Sexuell ausgelaugt und erschöpft leidet er unter der nun greifbaren Sinnlosigkeit seiner Existenz und seiner abnehmenden Manneskraft: Er ist „so müd geworden, dass er nichts mehr hält“. Diese Formulierung stellt eine klare Metapher für im Alter auftretende Erektionsstörungen dar, welche den Panther weiter in die Sinnkrise treiben. Die „Stäbe“ (V. 1), die für bessere Zeiten seines Sexuallebens – nun ja… – stehen, sind vorübergegangen, sein alternder Körper verwehrt ihm die Lustbefriedigung.

Sein Wille, die sexuellen Triebe auszuleben, ist ungebrochen, doch wie an einem Krückstock kann er sich nur noch um einen kleinen Kreis drehen. Seine besten Jahre sind vorbei, das Alter holt ihn ein. Es kommt einem Todes„tanz“ (V. 7) gleich, die Kraft aufzubringen, weiterhin die alte Aktivität beizubehalten, doch der eigene Körper steht den leiblichen Gelüsten im Weg. 

Die dritte Strophe verdeutlicht einmal mehr die Verzweiflung des erschlaffenden Protagonisten. Das Glied, (hier im Plural aufgrund der vielen Liebschaften), liegt schon lange still – ungespannt zwar, aber doch in angespannter Erwartung; das Herz des Panthers erreichen nur noch selten Gefühle (V. 11). 

Durch rein sexuelle Beziehungen abgestumpft, ist der ältere Herr nicht mehr in der Lage wahre Liebe zu empfinden. Auch das Aussehen der mit ihm verkehrenden Damen reizt ihn nur noch selten. Wenn sich die „Pupille“ doch einmal für den Anblick öffnet, weicht das Bild schnell vor der schieren Wollust in den Hintergrund (V. 9f.). Aufgrund der enormen Altersdifferenz vermag der Panther keine geistige Beziehung mehr zu seinen jungen Frauen aufzubauen. 

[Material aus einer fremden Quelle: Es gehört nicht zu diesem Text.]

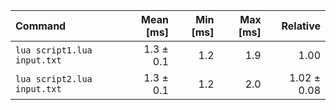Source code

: | Command | Mean [ms] | Min [ms] | Max [ms] | Relative |
|:---|---:|---:|---:|---:|
| `lua script1.lua input.txt` | 1.3 ± 0.1 | 1.2 | 1.9 | 1.00 |
| `lua script2.lua input.txt` | 1.3 ± 0.1 | 1.2 | 2.0 | 1.02 ± 0.08 |
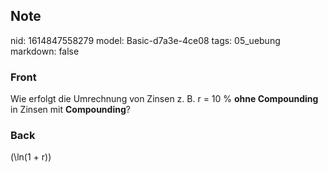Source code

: ## Note
nid: 1614847558279
model: Basic-d7a3e-4ce08
tags: 05_uebung
markdown: false

### Front
Wie erfolgt die Umrechnung von Zinsen z. B. r = 10 % <b>ohne Compounding</b> in Zinsen mit <b>Compounding</b>?

### Back
\(\ln(1 + r)\)
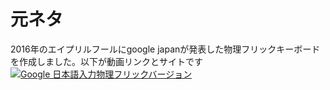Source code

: # 元ネタ
2016年のエイプリルフールにgoogle japanが発表した物理フリックキーボードを作成しました。以下が動画リンクとサイトです\
[![Google 日本語入力物理フリックバージョン](https://github.com/user-attachments/assets/aec5b6de-97ed-4d39-81aa-129b392df61c)](https://youtu.be/5LI1PysAlkU?si=t8umUnH_9durJIMJ)
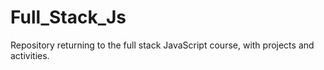 # Full_Stack_Js
 Repository returning to the full stack JavaScript course, with projects and activities.
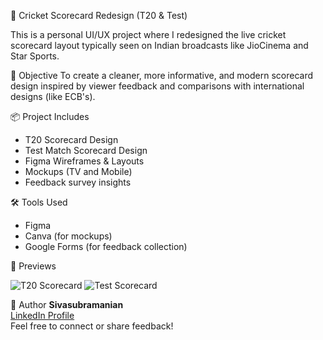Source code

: 🏏 Cricket Scorecard Redesign (T20 & Test)

This is a personal UI/UX project where I redesigned the live cricket scorecard layout typically seen on Indian broadcasts like JioCinema and Star Sports. 

🎯 Objective
To create a cleaner, more informative, and modern scorecard design inspired by viewer feedback and comparisons with international designs (like ECB's).

📦 Project Includes
- T20 Scorecard Design
- Test Match Scorecard Design
- Figma Wireframes & Layouts
- Mockups (TV and Mobile)
- Feedback survey insights

 🛠 Tools Used
- Figma
- Canva (for mockups)
- Google Forms (for feedback collection)

📸 Previews

![T20 Scorecard](T20match.png)
![Test Scorecard](Testmatch.png)

👋 Author
**Sivasubramanian**  
[LinkedIn Profile](www.linkedin.com/in/sivasubramanian8)  
Feel free to connect or share feedback!
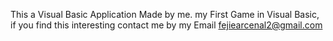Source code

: This a Visual Basic Application Made by me. my First Game in Visual Basic, if you find this interesting contact me by my Email
fejiearcenal2@gmail.com
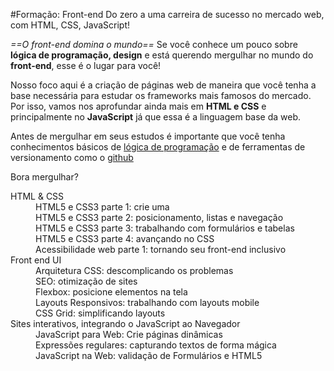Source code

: #Formação: Front-end
Do zero a uma carreira de sucesso no mercado web, com HTML, CSS, JavaScript!

*==O front-end domina o mundo==*
Se você conhece um pouco sobre **lógica de programação, design** e está querendo mergulhar no mundo do **front-end**, esse é o lugar para você!

Nosso foco aqui é a criação de páginas web de maneira que você tenha a base necessária para estudar os frameworks mais famosos do mercado. Por isso, vamos nos aprofundar ainda mais em **HTML e CSS** e principalmente no **JavaScript** já que essa é a linguagem base da web.

Antes de mergulhar em seus estudos é importante que você tenha conhecimentos básicos de [lógica de programação](https://cursos.alura.com.br/formacao-programacao) e de ferramentas de versionamento como o [github](https://cursos.alura.com.br/course/git-github-controle-de-versao)

Bora mergulhar?

<dl>
  <dt>HTML & CSS</dt>
  <dd>HTML5 e CSS3 parte 1: crie uma 
<dd> HTML5 e CSS3 parte 2: posicionamento, listas e navegação
</dd>
<dd> HTML5 e CSS3 parte 3: trabalhando com formulários e tabelas
</dd>
<dd> HTML5 e CSS3 parte 4: avançando no CSS
</dd>
<dd> Acessibilidade web parte 1: tornando seu front-end inclusivo</dd>
<dt>Front end UI</dt>
<dd> Arquitetura CSS: descomplicando os problemas
</dd>
<dd> SEO: otimização de sites
</dd>
<dd> Flexbox: posicione elementos na tela
</dd>
<dd> Layouts Responsivos: trabalhando com layouts mobile
</dd>
<dd> CSS Grid: simplificando layouts
</dd>
<dt>
Sites interativos, integrando o JavaScript ao Navegador</dt>
<dd> JavaScript para Web: Crie páginas dinâmicas
</dd>
<dd> Expressões regulares: capturando textos de forma mágica
</dd>
<dd> JavaScript na Web: validação de Formulários e HTML5
</dd>
</dl>
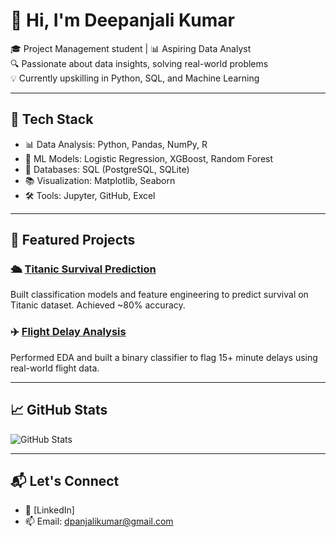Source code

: # 👋 Hi, I'm Deepanjali Kumar

🎓 Project Management student | 📊 Aspiring Data Analyst  
🔍 Passionate about data insights, solving real-world problems  
💡 Currently upskilling in Python, SQL, and Machine Learning

---

## 🔧 Tech Stack
- 📊 Data Analysis: Python, Pandas, NumPy, R
- 🧠 ML Models: Logistic Regression, XGBoost, Random Forest
- 💾 Databases: SQL (PostgreSQL, SQLite)
- 📚 Visualization: Matplotlib, Seaborn
- 🛠️ Tools: Jupyter, GitHub, Excel

---

## 📌 Featured Projects

### 🛳️ [Titanic Survival Prediction](https://github.com/dpanjali/titanic-survival-prediction)
Built classification models and feature engineering to predict survival on Titanic dataset. Achieved ~80% accuracy.

### ✈️ [Flight Delay Analysis](https://github.com/dpanjali/flight-delay-analysis)
Performed EDA and built a binary classifier to flag 15+ minute delays using real-world flight data.

---

## 📈 GitHub Stats

![GitHub Stats](https://github-readme-stats.vercel.app/api?username=dpanjali&show_icons=true)

---

## 📬 Let's Connect

- 💼 [LinkedIn]
- 📫 Email: dpanjalikumar@gmail.com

Nur ihr Äußeres kann er von Zeit zu Zeit wertschätzen, doch seine Gefühlswelt stumpft durch die stark ausgeprägte Sexualität immer weiter ab, bis sie vollkommen erlischt (V. 12). Mit diesem Abstumpfen geht auch zwangsläufig eine Sinnkrise einher, welcher den Panther weiter in die Arme von noch jüngeren Frauen treiben wird. Ein Teufelskreis, aus dem er, wie aus einem Käfig, nie entkommt.